Getting to Know sysBoost
Introduction
sysBoost reorders the code of executable files and dynamic libraries online to adapt the code for the CPU microarchitecture of the operating environment, boosting program performance.
Background
Large-scale applications use a large number of third-party or self-developed dynamic libraries. A large number of PLT jumps occur during function invoking. As a result, the instructions per cycle (IPC) decreases.
Assembly code is large in size and occupies a large amount of memory, resulting in a high iTLB miss rate. Hotspot code segments are scattered. As a result, the I-cache miss rate is high, affecting the CPU pipeline efficiency.
Application developers are unfamiliar with the OS and CPU microarchitecture, resulting in high IPC performance optimization costs.
sysBoost Design
Key technologies
Dynamic library merging: Scattered code segments and data segments are merged when the dynamic loader loads dynamic libraries. Huge page memory is used to improve the iTLB hit ratio.
PLT jump elimination: When the application code calls a dynamic library function, the execution is redirected to the PLT and then to the actual function. Eliminating PLT jump can improve the IPC.
Online reordering of hotspot code segments: By default, code is arranged by dynamic library. The online reordering technology can reorder hotspot code by segment.
exec native huge page mechanism: The user-mode huge page mechanism requires specific application configuration and recompilation. The exec native huge page mechanism directly uses huge page memory when the kernel loads the ELF file,without the need for modifying applications.
Architecture
Figure 1 sysBoost architecture
sysBoost Features
Full static merging: Applications and their dependent dynamic libraries are merged into one binary file, and segment-level reordering is performed. Multiple discrete code segments or data segments are merged into one to improve application performance.
Automatic binary file optimization: The sysBoost daemon reads the configuration file to obtain the binary files to be optimized and the corresponding optimization methods, optimizes the binary files based on user requirements, and stores the optimized binary files in RTO files.
Huge page preloading of binary code segments/data segments: When the user-mode page table is mapped to the physical memory, huge page (2 MB) mapping can improve performance. However, openEuler does not support huge page mapping of file pages. sysBoost provides the huge page pre-loading function. After binary optimization is complete, sysBoost immediately loads the content to the kernel as a huge page. When an application is started, sysBoost maps the pre-loaded content to the user-mode page table in batches to reduce page faults and memory access delay of the application, thereby improving the application startup speed and running efficiency.

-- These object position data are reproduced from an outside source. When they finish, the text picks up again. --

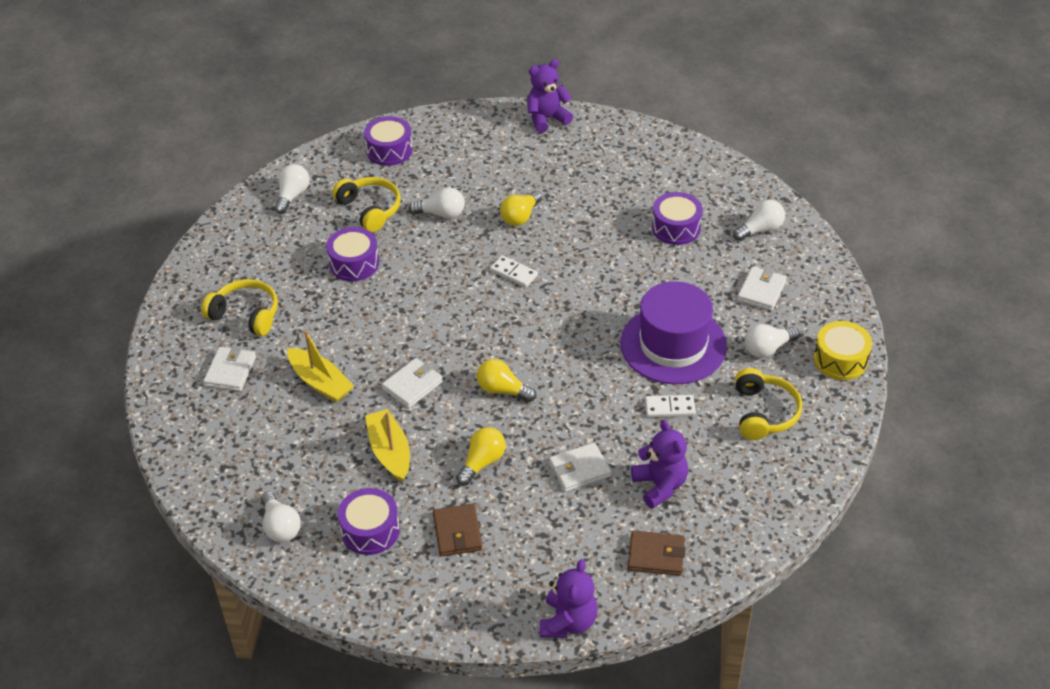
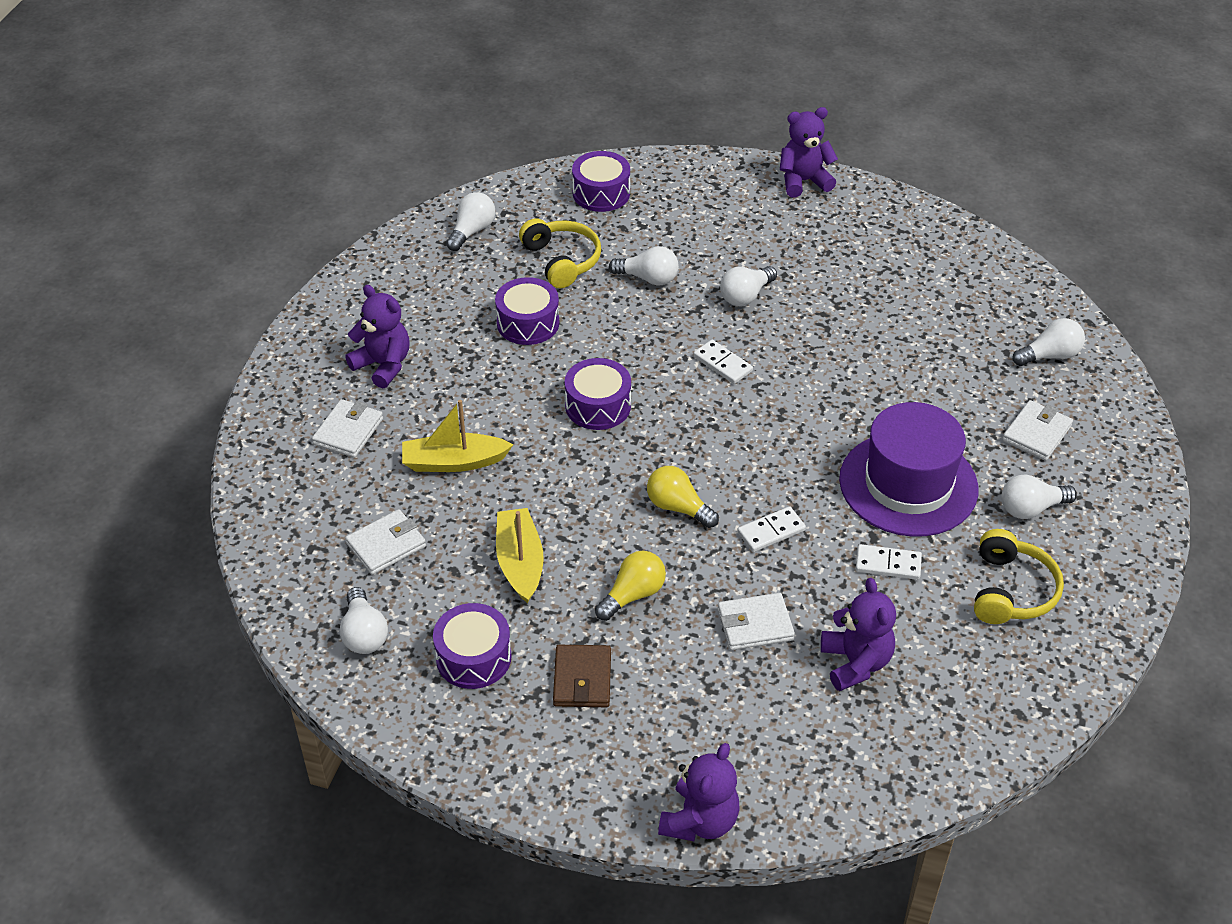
camera: 10 degrees right, 0 degrees up
yellow headphones [201,279,278,336] -> purple teddy bear [345,285,409,388]
yellow boat [287,330,354,402] -> yellow boat turned 120 degrees clockwise [402,400,513,472]
white wallet [382,358,443,408] -> white wallet moved to [345,509,426,575]
yellow light bulb [500,191,542,226] -> white light bulb [720,266,777,306]
brown wallet [628,530,686,576] -> none
purple drum [652,192,703,245] -> purple drum moved to [565,358,631,430]
yellow drum [814,321,872,380] -> none
none -> white domino [737,506,806,552]

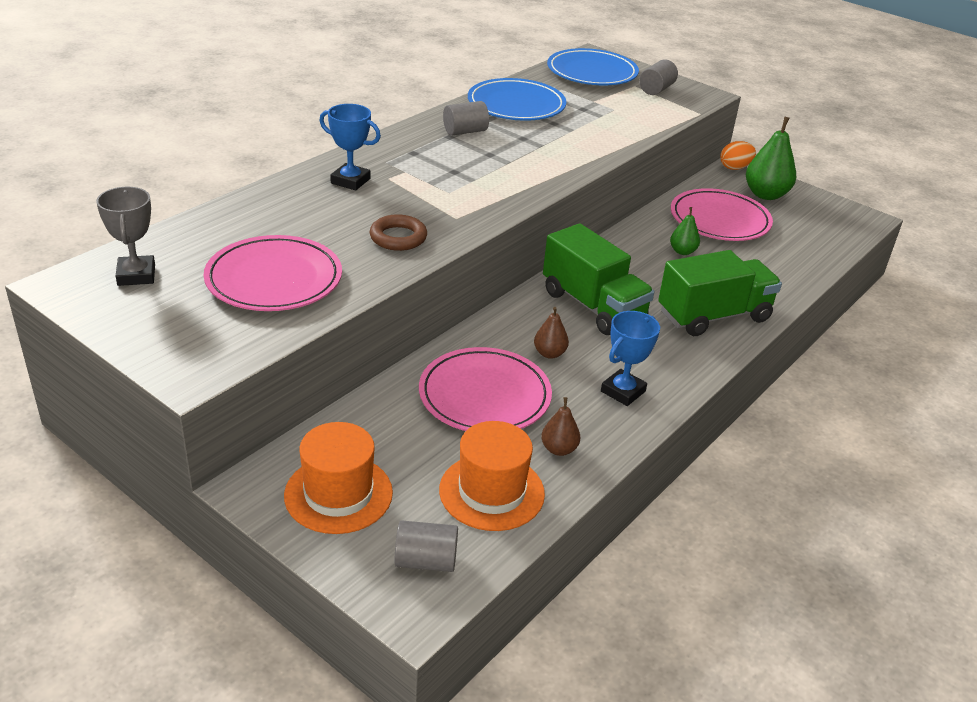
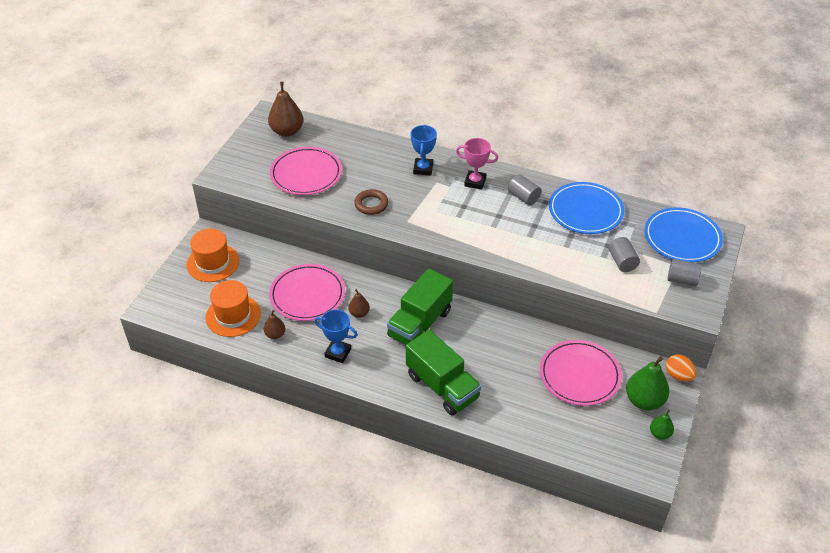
camera: 75 degrees right, 10 degrees up
grey trophy [96,187,155,286] -> brown pear [268,81,303,137]
grey cylinder [394,521,458,572] -> grey cylinder moved to [609,237,640,272]
green pear [670,207,700,255] -> green pear moved to [650,409,674,440]
none -> pink trophy [456,138,498,190]

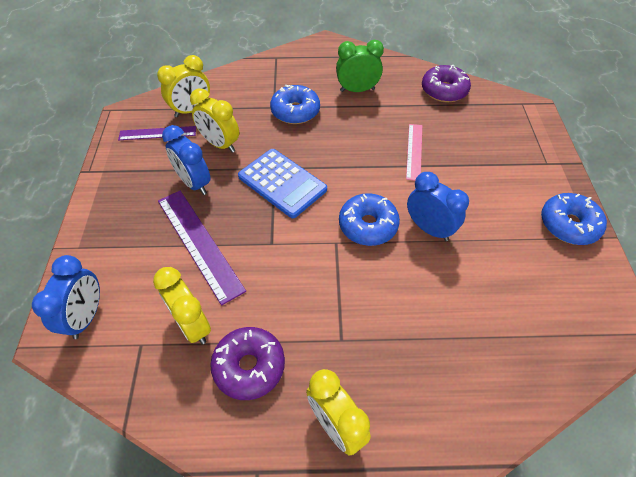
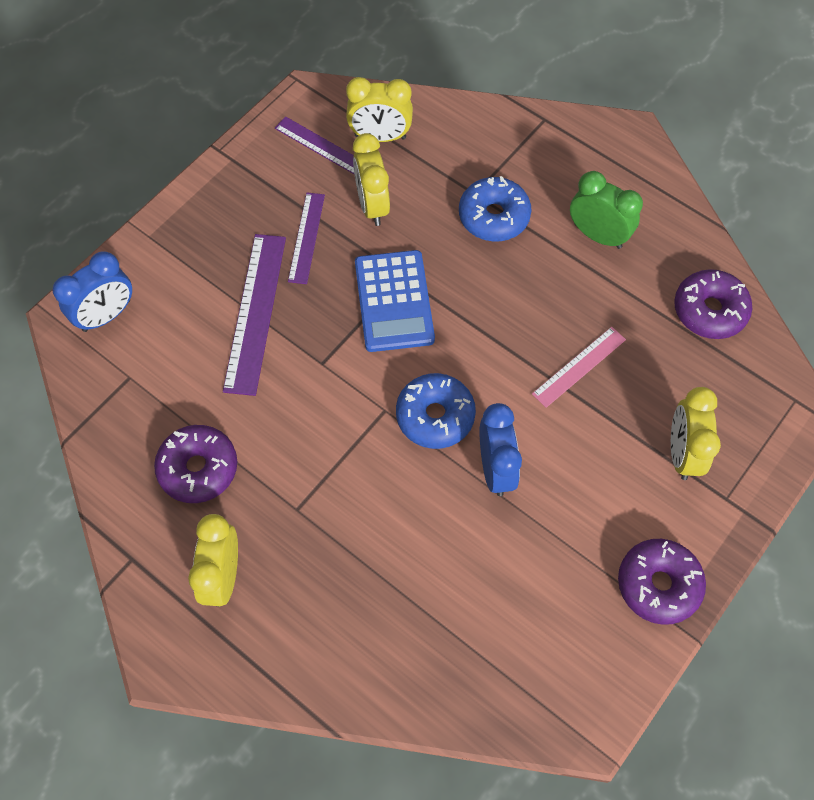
camera: 40 degrees right, 10 degrees up
yellow clock [153,267,211,344] -> yellow clock moved to [671,387,721,480]
blue clock [162,125,211,195] -> purple ruler [288,193,325,284]
blue donut [541,193,607,245] -> purple donut [618,539,706,625]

Binary exception monitoring: If a bug occurs in the RTO binary file generated by sysBoost, the application may crash. To avoid repeated application starts and crashes and prevent the fault from spreading, sysBoost monitors the processes that load the RTO binary files. If such a process crashes, sysBoost rolls back the optimization by deleting the RTO file and the flag on the original application file. In addition, sysBoost renames the configuration file to prevent optimization from being applied again after the sysBoost service is restarted.
Benefits
Scenario 1
In the Bash test of UnixBench, some common commands and scripts are executed, such as ls
, grep
, and awk
. These commands and scripts usually invoke some system libraries, such as libc and libpthread. These library files usually need to be dynamically linked, which increases the program startup time and delay. By using the binary file merging technology, these library files can be merged into an executable file, significantly improving the Bash performance and increasing the UnixBench score.
Scenario 2
The dynamic assembly design of some applications uses a large number of dynamic libraries, which brings the following problems:
- Indirect function jump and scattered code segments affect CPU execution efficiency.
- The parsing of excessive dynamic library symbols slows down program startup.
- Profile-guided optimization based on a specific service model cannot adapt to different service models.
Using sysBoost to start large processes during service deployment can effectively solve the preceding problems.
- The exec huge page mechanism allows the loaded large processes to store code segments and data segments in memory huge pages, reducing the TLB miss rate.
- A large process contains all dynamic library code and application code, eliminating indirect function jumps.
- Service changes are intelligently identified online to regenerate large processes based on appropriate hotspot models.